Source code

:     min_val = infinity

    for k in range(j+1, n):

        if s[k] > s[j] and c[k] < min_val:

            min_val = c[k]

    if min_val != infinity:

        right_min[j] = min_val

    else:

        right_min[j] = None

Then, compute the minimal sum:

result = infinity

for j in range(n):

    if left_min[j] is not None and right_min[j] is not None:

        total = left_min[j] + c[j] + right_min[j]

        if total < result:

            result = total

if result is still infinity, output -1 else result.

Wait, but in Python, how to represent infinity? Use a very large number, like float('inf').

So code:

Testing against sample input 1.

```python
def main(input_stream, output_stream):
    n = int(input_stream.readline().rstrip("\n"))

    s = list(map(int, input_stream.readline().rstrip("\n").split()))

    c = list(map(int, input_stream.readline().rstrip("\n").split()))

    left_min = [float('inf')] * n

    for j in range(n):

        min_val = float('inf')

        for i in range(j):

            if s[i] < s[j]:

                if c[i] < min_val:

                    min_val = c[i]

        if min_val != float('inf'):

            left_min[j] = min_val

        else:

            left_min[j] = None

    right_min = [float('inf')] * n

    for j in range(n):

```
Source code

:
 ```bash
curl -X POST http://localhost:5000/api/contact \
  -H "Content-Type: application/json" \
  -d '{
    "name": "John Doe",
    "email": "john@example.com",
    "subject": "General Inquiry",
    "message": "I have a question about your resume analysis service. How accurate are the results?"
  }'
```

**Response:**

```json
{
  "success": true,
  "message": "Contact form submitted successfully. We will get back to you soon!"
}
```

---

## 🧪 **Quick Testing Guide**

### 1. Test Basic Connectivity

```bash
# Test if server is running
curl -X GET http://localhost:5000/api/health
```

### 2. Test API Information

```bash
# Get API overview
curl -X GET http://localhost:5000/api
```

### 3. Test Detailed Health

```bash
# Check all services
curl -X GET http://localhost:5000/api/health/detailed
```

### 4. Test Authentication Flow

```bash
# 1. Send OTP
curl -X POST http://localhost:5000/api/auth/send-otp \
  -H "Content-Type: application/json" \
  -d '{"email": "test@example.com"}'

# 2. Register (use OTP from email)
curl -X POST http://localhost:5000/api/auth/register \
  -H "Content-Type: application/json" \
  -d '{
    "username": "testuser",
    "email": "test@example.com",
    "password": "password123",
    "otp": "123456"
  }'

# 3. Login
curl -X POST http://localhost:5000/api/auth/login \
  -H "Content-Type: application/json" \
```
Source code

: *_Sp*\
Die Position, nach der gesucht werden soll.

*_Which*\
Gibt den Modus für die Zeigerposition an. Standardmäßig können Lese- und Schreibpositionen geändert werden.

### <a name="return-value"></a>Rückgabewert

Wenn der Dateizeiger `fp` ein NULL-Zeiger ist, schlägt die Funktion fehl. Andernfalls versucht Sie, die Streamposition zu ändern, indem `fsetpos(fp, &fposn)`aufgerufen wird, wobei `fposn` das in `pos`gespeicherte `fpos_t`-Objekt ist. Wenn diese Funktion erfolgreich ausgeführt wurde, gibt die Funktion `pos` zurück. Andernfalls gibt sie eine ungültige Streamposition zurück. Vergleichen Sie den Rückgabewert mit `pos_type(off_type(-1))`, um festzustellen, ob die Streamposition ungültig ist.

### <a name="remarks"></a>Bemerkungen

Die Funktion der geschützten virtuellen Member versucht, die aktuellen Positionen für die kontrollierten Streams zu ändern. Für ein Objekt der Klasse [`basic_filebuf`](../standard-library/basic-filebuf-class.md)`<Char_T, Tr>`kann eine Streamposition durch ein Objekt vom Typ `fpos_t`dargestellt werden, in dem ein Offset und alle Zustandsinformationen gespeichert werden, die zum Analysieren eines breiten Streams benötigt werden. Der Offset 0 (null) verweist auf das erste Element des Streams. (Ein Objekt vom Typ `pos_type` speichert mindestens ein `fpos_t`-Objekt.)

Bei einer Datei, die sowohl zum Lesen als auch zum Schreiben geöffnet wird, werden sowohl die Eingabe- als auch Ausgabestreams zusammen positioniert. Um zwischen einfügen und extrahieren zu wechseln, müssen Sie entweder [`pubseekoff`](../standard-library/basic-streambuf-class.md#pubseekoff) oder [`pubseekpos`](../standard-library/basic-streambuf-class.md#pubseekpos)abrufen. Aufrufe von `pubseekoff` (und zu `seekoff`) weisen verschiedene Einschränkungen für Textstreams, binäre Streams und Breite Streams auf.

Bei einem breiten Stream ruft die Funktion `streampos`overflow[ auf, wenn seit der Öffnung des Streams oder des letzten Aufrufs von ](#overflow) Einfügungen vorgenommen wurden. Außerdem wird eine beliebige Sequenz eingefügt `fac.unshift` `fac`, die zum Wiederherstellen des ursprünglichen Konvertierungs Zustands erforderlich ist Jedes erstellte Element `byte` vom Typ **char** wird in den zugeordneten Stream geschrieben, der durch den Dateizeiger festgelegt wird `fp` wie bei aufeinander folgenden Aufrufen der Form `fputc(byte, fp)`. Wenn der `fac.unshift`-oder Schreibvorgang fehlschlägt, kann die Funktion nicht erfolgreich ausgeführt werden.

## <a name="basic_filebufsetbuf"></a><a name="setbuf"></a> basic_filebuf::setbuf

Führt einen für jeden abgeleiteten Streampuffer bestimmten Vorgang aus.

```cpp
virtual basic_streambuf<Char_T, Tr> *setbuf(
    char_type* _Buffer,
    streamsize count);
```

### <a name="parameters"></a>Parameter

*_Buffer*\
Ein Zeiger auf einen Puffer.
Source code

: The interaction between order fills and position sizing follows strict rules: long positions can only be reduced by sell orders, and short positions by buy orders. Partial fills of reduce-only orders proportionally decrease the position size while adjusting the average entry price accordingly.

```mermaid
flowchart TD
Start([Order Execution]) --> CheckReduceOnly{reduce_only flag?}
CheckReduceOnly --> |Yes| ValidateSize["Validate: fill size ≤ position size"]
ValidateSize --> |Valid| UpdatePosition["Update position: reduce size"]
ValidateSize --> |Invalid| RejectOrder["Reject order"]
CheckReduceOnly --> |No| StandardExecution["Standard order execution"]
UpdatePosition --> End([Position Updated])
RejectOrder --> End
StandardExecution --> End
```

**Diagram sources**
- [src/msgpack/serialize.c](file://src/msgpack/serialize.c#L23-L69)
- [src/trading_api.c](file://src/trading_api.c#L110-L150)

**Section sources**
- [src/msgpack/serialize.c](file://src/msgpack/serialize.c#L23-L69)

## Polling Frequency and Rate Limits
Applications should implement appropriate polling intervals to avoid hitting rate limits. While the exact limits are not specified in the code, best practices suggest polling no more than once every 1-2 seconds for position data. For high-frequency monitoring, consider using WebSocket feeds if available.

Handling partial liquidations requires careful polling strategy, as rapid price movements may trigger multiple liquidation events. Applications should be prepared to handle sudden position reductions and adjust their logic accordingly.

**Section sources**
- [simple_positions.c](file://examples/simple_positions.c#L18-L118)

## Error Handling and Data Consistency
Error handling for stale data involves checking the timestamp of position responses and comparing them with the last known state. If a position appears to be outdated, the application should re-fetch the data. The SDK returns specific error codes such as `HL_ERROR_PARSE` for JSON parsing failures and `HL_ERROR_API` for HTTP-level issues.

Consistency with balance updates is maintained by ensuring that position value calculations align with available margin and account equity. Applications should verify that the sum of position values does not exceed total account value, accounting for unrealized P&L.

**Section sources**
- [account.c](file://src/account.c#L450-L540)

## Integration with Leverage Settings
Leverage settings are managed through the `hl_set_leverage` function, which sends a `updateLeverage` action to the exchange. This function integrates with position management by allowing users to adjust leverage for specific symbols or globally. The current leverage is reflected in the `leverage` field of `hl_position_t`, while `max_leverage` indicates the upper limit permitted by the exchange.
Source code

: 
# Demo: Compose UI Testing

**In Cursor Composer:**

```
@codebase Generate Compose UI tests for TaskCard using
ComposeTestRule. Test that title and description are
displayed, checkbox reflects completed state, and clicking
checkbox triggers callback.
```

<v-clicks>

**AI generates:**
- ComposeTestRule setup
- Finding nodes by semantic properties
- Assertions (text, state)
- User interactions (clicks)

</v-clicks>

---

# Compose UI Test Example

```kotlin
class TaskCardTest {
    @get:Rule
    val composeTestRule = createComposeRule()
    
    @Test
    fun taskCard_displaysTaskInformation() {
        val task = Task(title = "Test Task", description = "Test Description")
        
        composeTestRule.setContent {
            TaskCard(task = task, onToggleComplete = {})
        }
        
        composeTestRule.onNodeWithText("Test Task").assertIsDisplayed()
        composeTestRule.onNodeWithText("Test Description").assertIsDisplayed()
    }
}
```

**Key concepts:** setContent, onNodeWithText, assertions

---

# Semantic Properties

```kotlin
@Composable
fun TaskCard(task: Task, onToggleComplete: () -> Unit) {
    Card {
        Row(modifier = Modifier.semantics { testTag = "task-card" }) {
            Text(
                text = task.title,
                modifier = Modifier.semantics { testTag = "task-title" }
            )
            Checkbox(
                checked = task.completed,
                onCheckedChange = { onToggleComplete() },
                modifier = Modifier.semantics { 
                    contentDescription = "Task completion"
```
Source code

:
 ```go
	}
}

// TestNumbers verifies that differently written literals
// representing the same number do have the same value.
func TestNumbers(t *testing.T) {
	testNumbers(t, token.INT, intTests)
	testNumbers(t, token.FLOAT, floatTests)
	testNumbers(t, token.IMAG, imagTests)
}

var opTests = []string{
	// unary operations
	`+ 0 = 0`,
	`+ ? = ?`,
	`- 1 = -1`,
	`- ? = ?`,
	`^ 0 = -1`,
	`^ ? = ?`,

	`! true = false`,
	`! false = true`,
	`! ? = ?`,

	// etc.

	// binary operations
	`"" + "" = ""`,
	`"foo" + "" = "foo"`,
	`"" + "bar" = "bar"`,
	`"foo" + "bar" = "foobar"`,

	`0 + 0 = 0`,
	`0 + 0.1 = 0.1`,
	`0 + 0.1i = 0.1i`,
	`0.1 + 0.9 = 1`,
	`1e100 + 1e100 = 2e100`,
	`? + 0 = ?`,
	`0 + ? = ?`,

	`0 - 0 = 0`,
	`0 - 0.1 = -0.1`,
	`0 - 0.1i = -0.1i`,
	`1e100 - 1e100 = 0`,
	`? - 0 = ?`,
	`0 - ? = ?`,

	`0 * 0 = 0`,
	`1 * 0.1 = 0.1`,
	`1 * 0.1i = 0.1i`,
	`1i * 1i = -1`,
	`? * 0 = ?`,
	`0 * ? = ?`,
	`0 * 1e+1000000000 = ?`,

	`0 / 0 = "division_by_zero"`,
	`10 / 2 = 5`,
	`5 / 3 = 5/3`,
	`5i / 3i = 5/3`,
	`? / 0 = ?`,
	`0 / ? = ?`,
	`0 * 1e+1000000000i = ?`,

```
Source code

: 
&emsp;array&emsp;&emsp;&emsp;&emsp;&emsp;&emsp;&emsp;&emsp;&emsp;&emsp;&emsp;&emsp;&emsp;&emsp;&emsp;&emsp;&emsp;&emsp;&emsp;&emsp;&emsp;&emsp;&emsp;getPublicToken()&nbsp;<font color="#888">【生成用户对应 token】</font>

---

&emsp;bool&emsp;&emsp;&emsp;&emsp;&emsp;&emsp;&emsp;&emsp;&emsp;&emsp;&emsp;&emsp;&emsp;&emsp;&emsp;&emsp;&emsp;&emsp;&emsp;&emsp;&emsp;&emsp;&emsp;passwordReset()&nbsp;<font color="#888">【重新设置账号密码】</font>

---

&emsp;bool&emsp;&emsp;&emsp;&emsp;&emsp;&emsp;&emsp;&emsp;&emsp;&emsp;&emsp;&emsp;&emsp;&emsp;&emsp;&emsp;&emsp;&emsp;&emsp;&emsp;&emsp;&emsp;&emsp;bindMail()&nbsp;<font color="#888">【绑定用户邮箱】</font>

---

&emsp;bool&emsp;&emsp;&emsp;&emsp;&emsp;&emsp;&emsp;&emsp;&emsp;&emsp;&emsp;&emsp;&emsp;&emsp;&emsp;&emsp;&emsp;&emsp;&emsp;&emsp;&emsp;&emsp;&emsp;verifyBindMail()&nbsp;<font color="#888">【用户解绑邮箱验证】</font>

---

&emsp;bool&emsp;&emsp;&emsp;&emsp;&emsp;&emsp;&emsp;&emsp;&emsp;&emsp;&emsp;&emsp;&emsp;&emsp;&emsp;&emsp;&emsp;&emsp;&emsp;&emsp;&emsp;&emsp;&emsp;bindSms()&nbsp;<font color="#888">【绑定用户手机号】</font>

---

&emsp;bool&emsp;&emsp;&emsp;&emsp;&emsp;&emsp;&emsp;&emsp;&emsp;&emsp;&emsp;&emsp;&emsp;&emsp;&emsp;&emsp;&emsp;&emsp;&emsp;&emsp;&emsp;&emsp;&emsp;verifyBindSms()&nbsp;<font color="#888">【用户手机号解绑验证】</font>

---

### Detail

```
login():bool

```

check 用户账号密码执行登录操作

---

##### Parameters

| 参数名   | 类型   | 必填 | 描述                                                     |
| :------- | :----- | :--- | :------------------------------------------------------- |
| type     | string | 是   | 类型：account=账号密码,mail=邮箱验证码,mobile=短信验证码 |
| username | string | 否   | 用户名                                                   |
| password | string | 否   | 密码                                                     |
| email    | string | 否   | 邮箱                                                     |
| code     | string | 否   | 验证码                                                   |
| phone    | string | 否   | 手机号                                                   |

▸ **Assigned task**:
Scan the material above. Copy each line where "onToggleComplete" occurs.

▸ **Answer area**:
            TaskCard(task = task, onToggleComplete = {})
fun TaskCard(task: Task, onToggleComplete: () -> Unit) {
                onCheckedChange = { onToggleComplete() },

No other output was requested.